Construire un plan de fidélisation sur 90 jours
Un plan utile n’a pas besoin de commencer par une grande démarche. Il peut s’organiser en trois étapes.
Jours 1 à 30 : écouter et objectiver
- analyser les départs récents et les postes durablement vacants ;
- repérer les services ou horaires les plus fragiles ;
- recueillir les irritants principaux auprès des équipes ;
- examiner l’accueil des nouveaux professionnels ;
- choisir deux indicateurs simples : rotation, absentéisme, vacances de postes ou durée d’intégration.
Jours 31 à 60 : agir sur deux priorités
Il est préférable de traiter deux problèmes visibles que d’annoncer dix chantiers. L’établissement peut, par exemple, revoir le parcours d’intégration et installer un temps mensuel de régulation d’équipe.
Jours 61 à 90 : vérifier les effets
La direction et l’encadrement regardent ce qui a réellement changé : les nouveaux se sentent-ils mieux accompagnés ? Les décisions prises après les remontées terrain sont-elles visibles ? Les tensions sont-elles traitées plus tôt ? Les professionnels identifient-ils des perspectives de développement ?
Cette vérification permet d’ajuster le plan et de choisir les formations qui répondent à des besoins précis.
Fidéliser, c’est rendre le travail durable
Les équipes ne restent pas grâce à un discours. Elles restent plus volontiers lorsqu’elles savent ce qui est attendu, peuvent compter sur leur collectif, voient leurs efforts reconnus et trouvent des possibilités d’apprendre.
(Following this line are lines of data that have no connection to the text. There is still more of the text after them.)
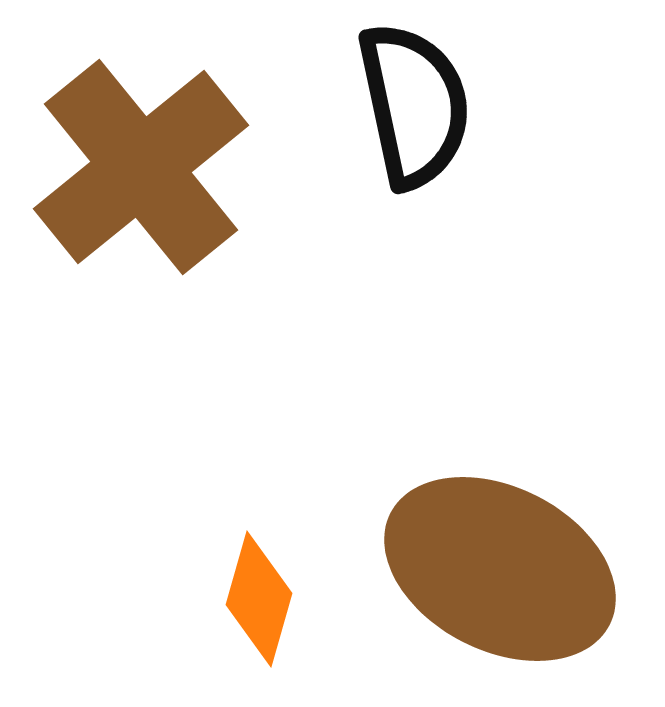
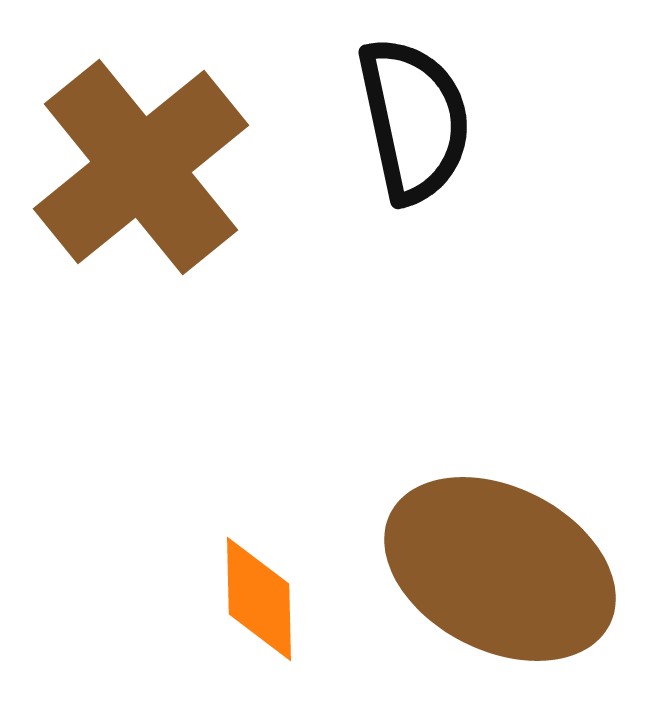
black semicircle: moved 15 px down
orange diamond: rotated 17 degrees counterclockwise
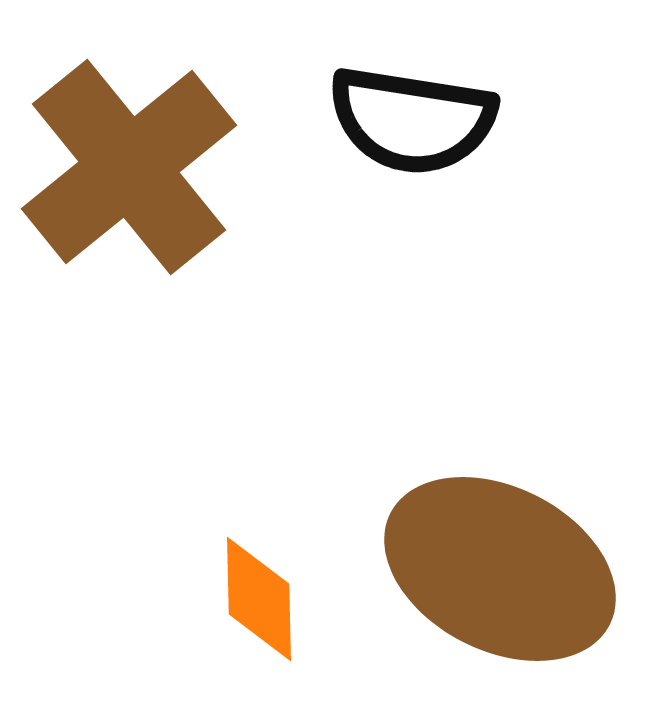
black semicircle: moved 2 px left; rotated 111 degrees clockwise
brown cross: moved 12 px left
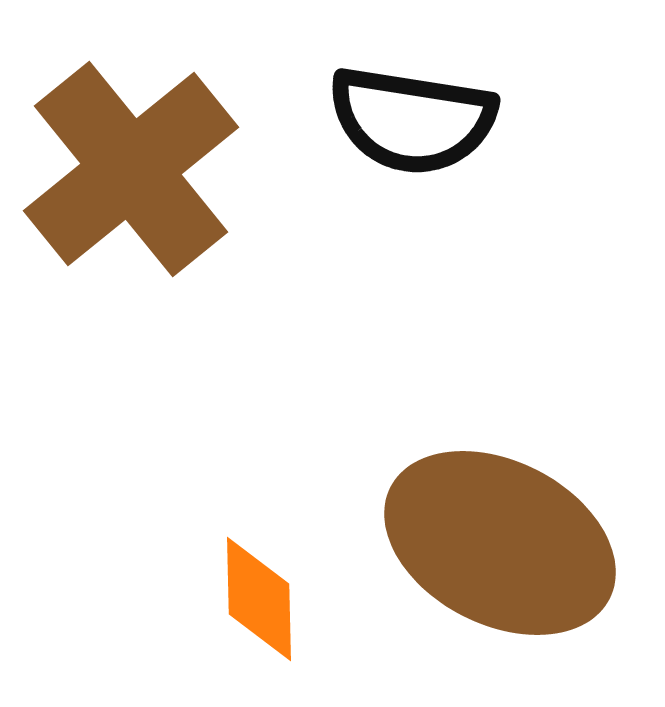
brown cross: moved 2 px right, 2 px down
brown ellipse: moved 26 px up
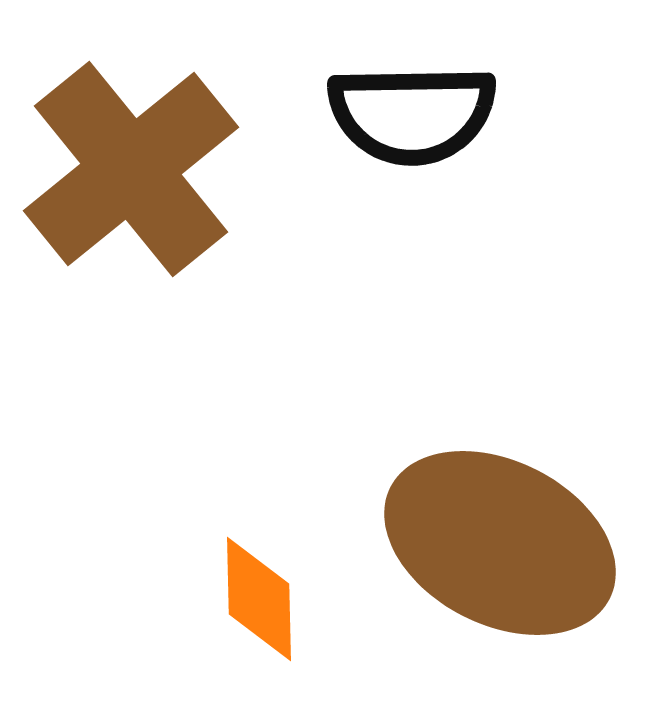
black semicircle: moved 6 px up; rotated 10 degrees counterclockwise
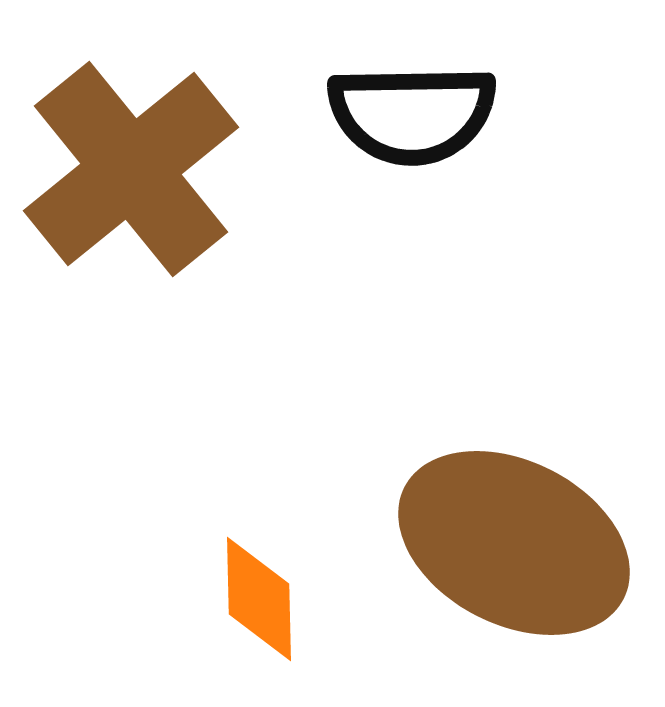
brown ellipse: moved 14 px right
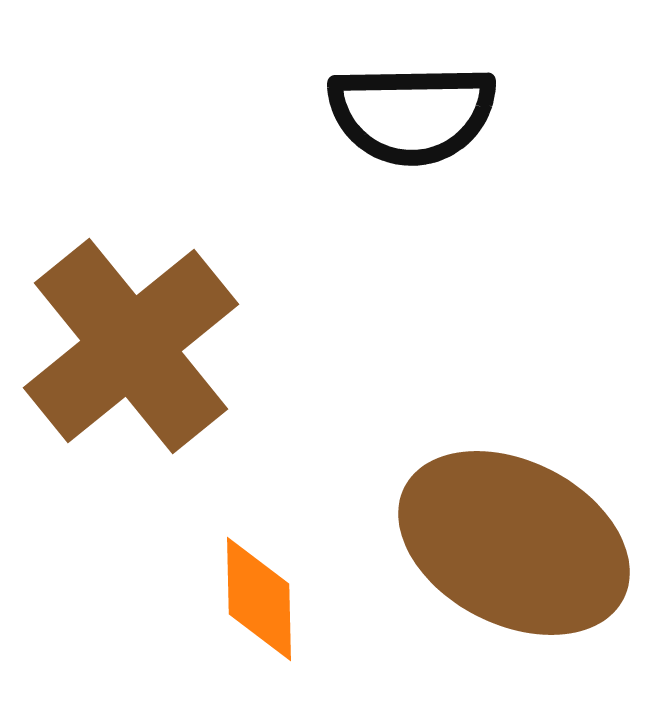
brown cross: moved 177 px down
Pour un EHPAD, la fidélisation devient alors un projet de qualité autant qu’un projet RH. Elle protège la continuité de l’accompagnement, les repères des résidents et la capacité des professionnels à exercer leur métier sans s’épuiser.
SOCIAFORM accompagne les établissements avec des formations directement reliées aux situations de terrain. Pour construire un parcours sur la cohésion, la QVT, les RPS ou la gestion du stress, contactez SOCIAFORM.
FAQ : fidéliser les équipes en EHPAD
Quels sont les principaux leviers de fidélisation en EHPAD ?
Les leviers les plus concrets sont des priorités de travail soutenables, une reconnaissance précise, une intégration structurée, une coopération d’équipe entretenue et des perspectives de progression.
Comment prévenir les départs sans attendre l’entretien annuel ?
Des points courts et réguliers permettent de repérer plus tôt la fatigue, les tensions, le sentiment de stagnation ou les difficultés d’organisation. L’essentiel est de transformer les remontées en décisions visibles.
Quelle formation choisir pour renforcer une équipe en EHPAD ?
Le choix dépend du problème observé. Une formation sur la cohésion est pertinente lorsque la coopération et la communication se fragilisent. Une formation QVT/RPS ou gestion du stress répond davantage aux situations d’usure, de surcharge et de fatigue émotionnelle.
Comment mesurer l’effet d’un plan de fidélisation ?
L’établissement peut suivre quelques indicateurs simples : taux de rotation, absentéisme, postes durablement vacants, durée d’intégration et retours des nouveaux salariés. Les données doivent être complétées par des échanges réguliers avec les équipes.